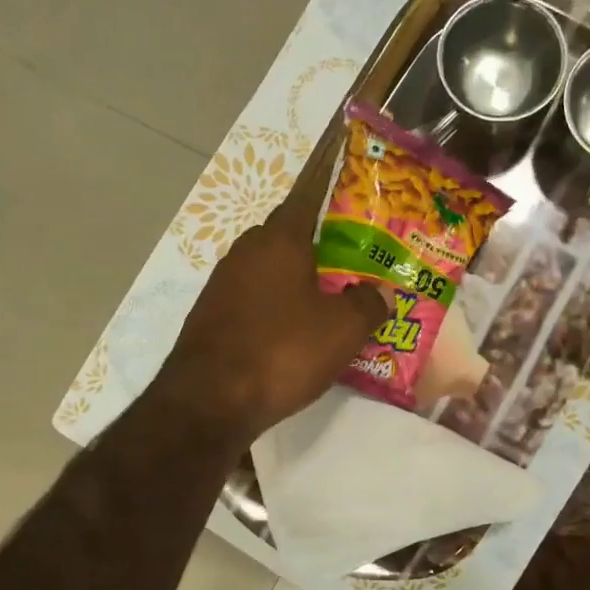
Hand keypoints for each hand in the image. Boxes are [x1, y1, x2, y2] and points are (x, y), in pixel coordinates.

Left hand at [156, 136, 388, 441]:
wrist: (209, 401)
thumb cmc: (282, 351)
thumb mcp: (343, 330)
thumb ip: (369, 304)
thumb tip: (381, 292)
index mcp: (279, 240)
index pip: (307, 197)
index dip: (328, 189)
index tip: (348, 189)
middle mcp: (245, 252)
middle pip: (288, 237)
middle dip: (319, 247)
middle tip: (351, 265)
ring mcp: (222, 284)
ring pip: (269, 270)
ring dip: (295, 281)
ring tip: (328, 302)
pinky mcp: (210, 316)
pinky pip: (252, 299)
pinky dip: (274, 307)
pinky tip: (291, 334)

***

AIM OF THE TASK:
The line with "thumb mcp: (343, 330)" through the last line of the data: write these out exactly, and no others.

COMPLETED TASK:
thumb mcp: (343, 330)
thumb ip: (369, 304)
thumb tip: (381, 292)
index mcp: (279, 240)
index pip: (307, 197)
index dip: (328, 189)
index tip: (348, 189)
middle mcp: (245, 252)
middle pip: (288, 237)
middle dip: (319, 247)
middle tip: (351, 265)
ring mcp: (222, 284)
ring pip: (269, 270)
ring dip: (295, 281)
ring tip: (328, 302)
pinky mcp: (210, 316)
pinky pip: (252, 299)
pinky dip: (274, 307)
pinky tip: (291, 334)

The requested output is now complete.